Multimodal Agentic RAG
This is a local multimodal RAG demo built with Gemini Embedding 2 and Google ADK. Add text, URLs, PDFs, images, audio, or video; ask a question; and get a grounded answer with clear citations.
The UI includes a 3D embedding view for inspecting the search space. Each source appears as one point. When you ask a question, the query is projected into the same space and the cited sources are highlighted.
What It Does
- Adds and removes multimodal sources from a local in-memory index.
- Uses Gemini Embedding 2 for source and query embeddings when
GOOGLE_API_KEYis set. - Falls back to deterministic local vectors when no API key is available, so the UI can still be tested.
- Retrieves evidence with cosine similarity over the stored embeddings.
- Runs a Google ADK agent to coordinate answer generation from the retrieved context.
- Shows citations separately from the answer text so citation IDs do not clutter the response.
- Projects source and query vectors into a 3D PCA view for inspection.
Architecture
| Layer | Role |
|---|---|
| React + Vite frontend | Source manager, Q&A panel, citations, trace, and 3D embedding view |
| FastAPI backend | Ingestion, retrieval, answer API, and embedding-space snapshots |
MultimodalRagStore |
In-memory source metadata, chunks, embeddings, search, and PCA projection |
| Gemini Embedding 2 | Source and query embeddings across supported modalities |
| Google ADK agent | Answer coordinator that receives the same retrieval packet shown in the UI |
The important implementation detail is that /ask performs retrieval once and passes that same retrieval packet into the ADK answer flow. The answer and the citation panel are therefore based on the same ranked evidence.
Project Structure
rag_tutorials/multimodal_agentic_rag/
|-- README.md
|-- assets/
| `-- multimodal-agentic-rag-architecture.png
|-- backend/
| |-- app_state.py
| |-- rag_store.py
| |-- requirements.txt
| |-- server.py
| `-- agentic_rag_agent/
| |-- __init__.py
| `-- agent.py
`-- frontend/
|-- index.html
|-- package.json
|-- src/
| |-- App.tsx
| |-- main.tsx
| `-- styles.css
|-- tsconfig.json
`-- vite.config.ts
Run Locally
Start the backend:
cd rag_tutorials/multimodal_agentic_rag/backend
python3 -m venv .venv
source .venv/bin/activate
pip install -r requirements.txt
export GOOGLE_API_KEY="your-google-ai-studio-key"

Tasks to perform>
**a.** In the multimodal RAG demo text, what measure is used to retrieve evidence from the stored embeddings?
**b.** Resume the multimodal RAG demo text right after its final line.
The listing plays no part in the work here.

Data listing>
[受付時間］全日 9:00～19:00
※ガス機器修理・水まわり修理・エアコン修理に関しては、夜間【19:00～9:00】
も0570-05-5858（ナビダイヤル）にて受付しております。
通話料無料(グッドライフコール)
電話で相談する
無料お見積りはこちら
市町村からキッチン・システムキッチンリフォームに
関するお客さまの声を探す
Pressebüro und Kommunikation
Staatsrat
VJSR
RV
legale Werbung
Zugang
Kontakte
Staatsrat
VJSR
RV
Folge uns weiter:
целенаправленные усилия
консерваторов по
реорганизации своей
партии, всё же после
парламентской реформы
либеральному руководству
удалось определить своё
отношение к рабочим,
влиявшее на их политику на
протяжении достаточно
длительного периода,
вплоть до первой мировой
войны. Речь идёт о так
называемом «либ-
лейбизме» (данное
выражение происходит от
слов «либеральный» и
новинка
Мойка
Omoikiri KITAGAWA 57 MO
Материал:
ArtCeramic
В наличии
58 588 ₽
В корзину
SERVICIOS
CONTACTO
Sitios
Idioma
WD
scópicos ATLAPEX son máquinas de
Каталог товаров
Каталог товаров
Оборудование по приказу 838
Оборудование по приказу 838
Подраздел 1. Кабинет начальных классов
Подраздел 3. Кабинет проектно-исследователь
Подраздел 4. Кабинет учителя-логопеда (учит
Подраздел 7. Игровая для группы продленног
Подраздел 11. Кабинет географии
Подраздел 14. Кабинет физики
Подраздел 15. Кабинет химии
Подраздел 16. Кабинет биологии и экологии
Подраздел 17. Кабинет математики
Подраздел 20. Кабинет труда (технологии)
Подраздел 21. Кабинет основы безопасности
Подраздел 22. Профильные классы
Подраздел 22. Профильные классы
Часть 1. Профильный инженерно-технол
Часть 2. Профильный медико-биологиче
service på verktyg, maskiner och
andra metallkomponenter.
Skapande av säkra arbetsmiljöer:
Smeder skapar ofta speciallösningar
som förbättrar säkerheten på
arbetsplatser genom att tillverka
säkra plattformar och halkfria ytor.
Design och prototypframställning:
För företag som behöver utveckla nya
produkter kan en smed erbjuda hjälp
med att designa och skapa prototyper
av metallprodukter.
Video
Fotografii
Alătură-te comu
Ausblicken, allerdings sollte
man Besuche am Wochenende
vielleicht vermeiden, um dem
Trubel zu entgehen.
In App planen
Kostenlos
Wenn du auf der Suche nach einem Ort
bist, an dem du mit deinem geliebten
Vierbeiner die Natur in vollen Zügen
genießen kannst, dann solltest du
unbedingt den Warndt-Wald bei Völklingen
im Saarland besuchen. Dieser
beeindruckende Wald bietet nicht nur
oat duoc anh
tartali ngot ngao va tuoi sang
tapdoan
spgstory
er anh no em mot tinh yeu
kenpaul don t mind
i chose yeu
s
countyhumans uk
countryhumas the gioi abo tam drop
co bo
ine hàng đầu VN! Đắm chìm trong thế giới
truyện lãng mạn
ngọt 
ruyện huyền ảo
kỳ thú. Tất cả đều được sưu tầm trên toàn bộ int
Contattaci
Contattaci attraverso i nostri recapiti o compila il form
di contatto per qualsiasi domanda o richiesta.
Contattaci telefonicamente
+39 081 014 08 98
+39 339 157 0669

Outputs in order>
**a.** Cosine similarity.

**b.**
python server.py
The backend runs at:
http://localhost:8897
Start the frontend in another terminal:
cd rag_tutorials/multimodal_agentic_rag/frontend
npm install
npm run dev -- --port 5177
The frontend runs at:
http://localhost:5177
If the backend is on a different port:
VITE_API_URL=http://localhost:8897 npm run dev -- --port 5177
Try It
- Open
http://localhost:5177. - Add a text, URL, PDF, image, audio, or video source.
- Ask a question in the Q&A panel.
- Review the answer and citations.
- Inspect the source and query points in the embedding view.
API
| Method | Endpoint | Description |
|---|---|---|
GET |
/health |
Backend status, ADK availability, provider, dimensions, and source counts |
GET |
/space |
Current sources, projected points, event trail, and projection metadata |
POST |
/sources/text |
Add a text source |
POST |
/sources/url |
Fetch and index a public URL |
POST |
/sources/file |
Upload and index a PDF, image, audio, or video |
DELETE |
/sources/{source_id} |
Remove a source and its chunks |
POST |
/ask |
Retrieve evidence, run the ADK answer flow, and return citations |
Notes
- Storage is in memory. Restarting the backend resets the demo index.
- URL ingestion blocks localhost and private IP ranges unless
ALLOW_PRIVATE_URLS=trueis set. - Media files uploaded through the Gemini File API are cleaned up after embedding.
- Blocking media processing runs in a threadpool so the FastAPI event loop is not held.
- For production, replace the in-memory store with durable storage and add authentication, background ingestion, evals, observability, and a managed vector database.